The Federal Government of Nigeria on Tuesday lost a $1.7 billion London court case against JP Morgan Chase & Co for the bank’s role in the transfer of millions of dollars to a former oil minister convicted for corruption. JP Morgan was accused by the federal government of breaching its Quincecare duty
According to the Nigeria government, the action of JP Morgan breaches the rules which obliges banks to disregard a customer’s instructions if following those instructions might actually facilitate fraud against that customer.

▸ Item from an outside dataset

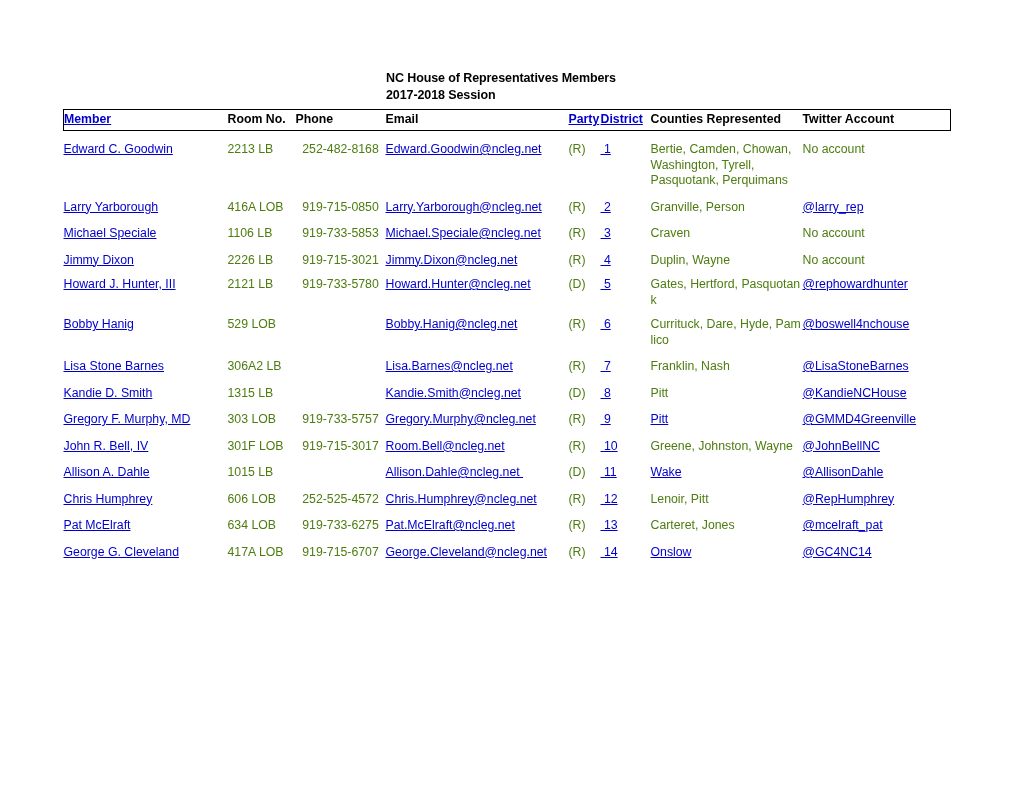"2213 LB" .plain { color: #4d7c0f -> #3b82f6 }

A London High Court judge on Tuesday ruled that no such breach took place.
Nigeria contended in a six-week trial that the US investment bank acted carelessly when it transferred $875 million in payments from government accounts to Dan Etete, a former Minister of Petroleum, who had been convicted of money laundering between 2011 and 2013.
The case looked into the scope of a bank’s duty of care to its customers and whether it should have stopped payments notwithstanding assurances from government officials.
Nigeria was seeking damages of around $1.7 billion including interest due to JP Morgan’s alleged ignorance of “glaring” red flags, including “overwhelming” evidence of fraud and stark warnings from its compliance staff when it authorised the payments.
The judge, however, stated that “With the benefit of hindsight, JPMorgan would have done things differently. But again none of these things individually or collectively amount to triggering and then breaching its duty of care to its client.”
Speaking after the judgement, JP Morgan said, “This judgment reflects our commitment to acting with high professional standards in every country we operate in, and how we are prepared to robustly defend our actions and reputation when they are called into question.”